Shares have rallied more than 200% since the start of the year, including a 28% jump on Monday. The stock closed up 4.9% to $18.92 on Tuesday.
Several factors have cast new light on BlackBerry (ticker: BB) shares in recent weeks, although none quite explain the dramatic surge in interest in the stock. Some observers link the rally to a short squeeze driven by heightened attention from retailer investors.
Late Monday, BlackBerry said in a press release that it “is not aware of any material, undisclosed corporate developments and has no material change in its business or affairs that has not been publicly disclosed that would account for the recent increase in the market price or trading volume of its common shares.”

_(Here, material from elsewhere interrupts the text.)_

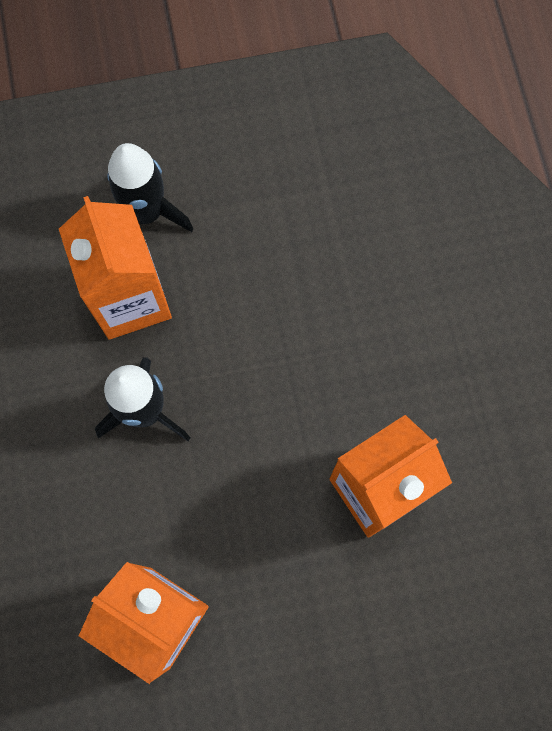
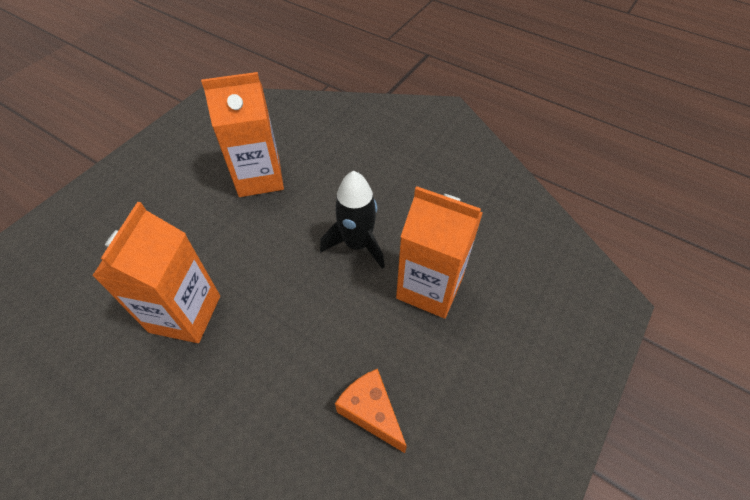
camera: 135 degrees right, 20 degrees down
(146, 213) = (481, 342): black rocket -> none
(293, 245) = (371, 412): none -> orange cheese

Once known for its smartphones, BlackBerry has reshaped itself into a company primarily focused on security software.
The latest move in BlackBerry shares was kicked off by a Jan. 15 report that the company had settled 2018 litigation alleging that Facebook had infringed on its patents. Facebook had countersued with similar claims against BlackBerry, which confirmed that the suits were settled. No terms were announced.
A few days later, BlackBerry confirmed that it sold 90 smartphone- related patents to Huawei Technologies, without disclosing the terms of the sale. BlackBerry said the patents were no longer relevant to the company’s business.

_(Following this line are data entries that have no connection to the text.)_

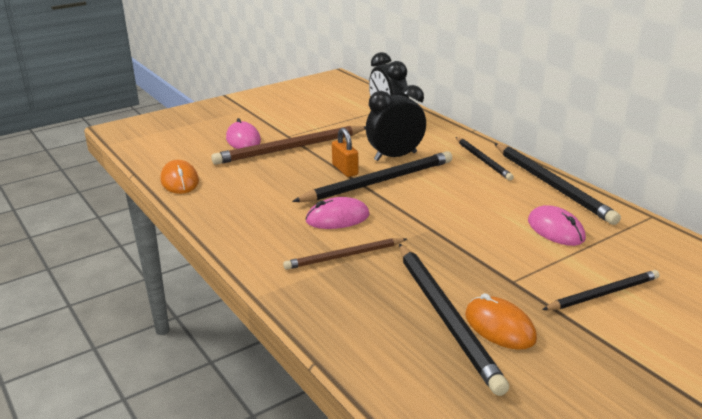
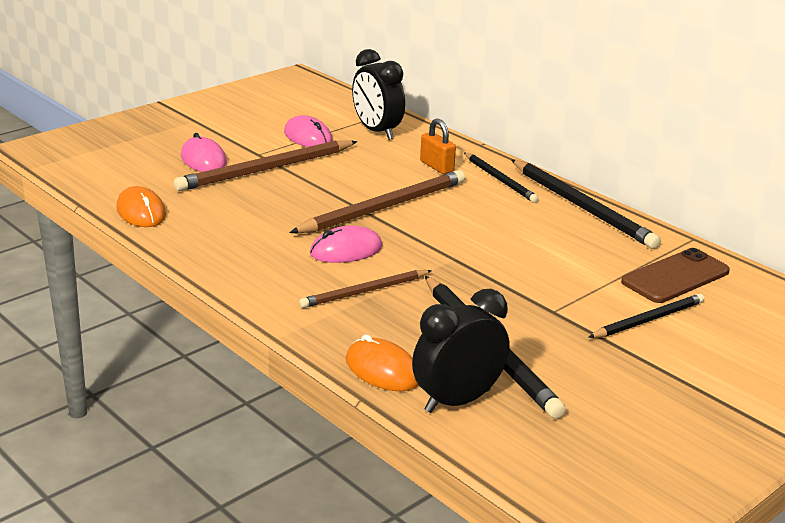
camera: 10 degrees left, 0 degrees up
(345, 170) = (340, 194): orange padlock -> orange padlock (437, 167)
(378, 182) = (383, 208): black pencil -> brown pencil
(395, 156) = (396, 177): black clock -> black clock (457, 401)
(499, 327) = (546, 356): orange mouse -> orange mouse (382, 370)
(555, 230) = (592, 256): pink mouse -> pink mouse (308, 137)
(632, 252) = (675, 277): none -> brown phone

BlackBerry shares had a previous surge in early December, after the company announced a deal with Amazon Web Services to jointly develop and market a product called Ivy—a cloud-connected platform that lets auto makers read and analyze data from sensors in vehicles.
The company said auto makers can use Ivy “to create responsive in-vehicle services that enhance driver and passenger experiences.” Terms of that deal weren’t disclosed, either.
Late Monday, BlackBerry announced an expansion of a previously announced partnership with China’s Baidu (BIDU) that will use high-definition maps powered by BlackBerry’s QNX Neutrino real-time operating system software in a new line of electric vehicles from GAC Group, a Chinese car manufacturer. No financial details of the agreement were announced.
In December, the company posted revenue for its fiscal third quarter, ended Nov. 30, of $218 million, down 18% from a year earlier. The company lost $130 million, or 23 cents a share, in the quarter. The consensus call among Wall Street analysts is that revenue this quarter will be $246.1 million, with profits of 3 cents a share.
Tuesday morning, RBC Capital analyst Paul Treiber cut his rating on BlackBerry shares to Underperform from Sector Perform, while keeping his price target of $7.50. He said the rally has lifted the stock’s valuation to multiyear highs, and above those of its peers, while the fundamental outlook for the security-software business hasn’t significantly changed.
The “probability of an unannounced IP licensing gain appears low,” Treiber wrote.